DIRECTIVE:
Put each line of the rows below into a JSON list of strings, one string per line, skipping blank lines and leaving out the pictures.

Stored data
....................

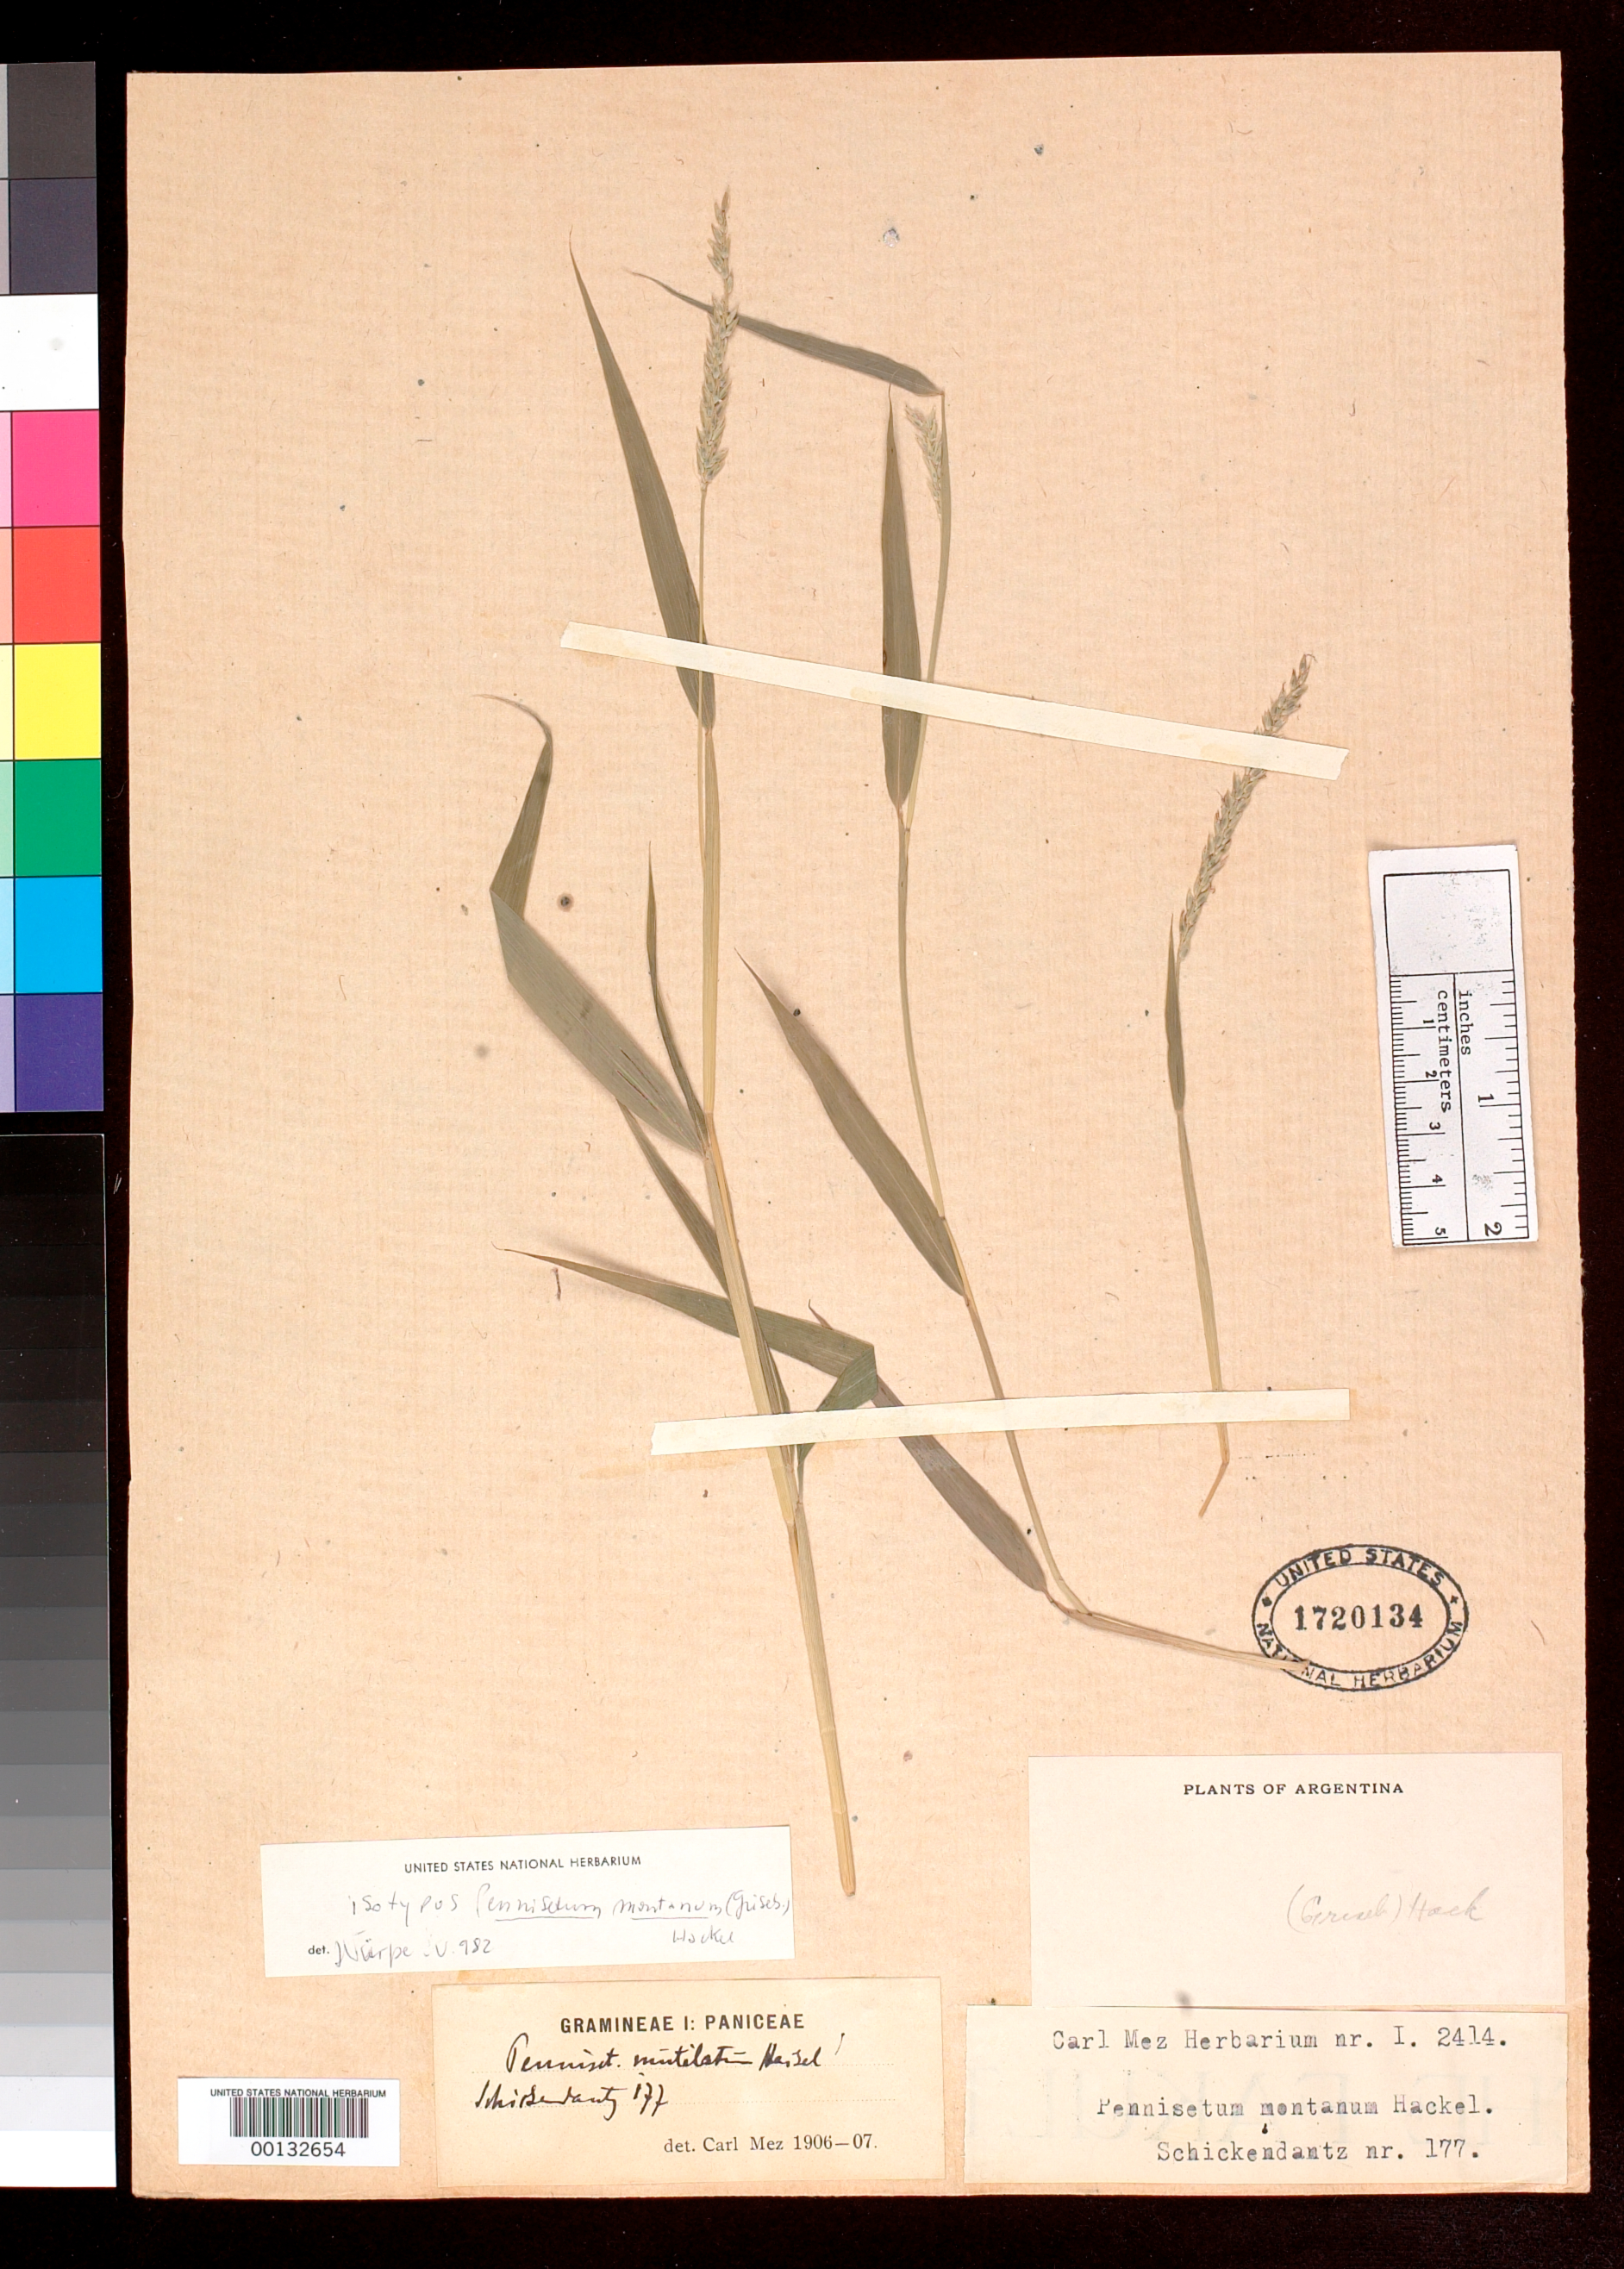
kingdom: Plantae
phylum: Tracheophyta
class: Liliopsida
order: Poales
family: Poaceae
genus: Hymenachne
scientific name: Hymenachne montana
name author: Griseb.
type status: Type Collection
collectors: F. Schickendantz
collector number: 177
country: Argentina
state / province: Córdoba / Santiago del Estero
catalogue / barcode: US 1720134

....................

RESPONSE TO THE EXERCISE:
[
  "kingdom: Plantae",
  "phylum: Tracheophyta",
  "class: Liliopsida",
  "order: Poales",
  "family: Poaceae",
  "genus: Hymenachne",
  "scientific name: Hymenachne montana",
  "name author: Griseb.",
  "type status: Type Collection",
  "collectors: F. Schickendantz",
  "collector number: 177",
  "country: Argentina",
  "state / province: Córdoba / Santiago del Estero",
  "catalogue / barcode: US 1720134"
]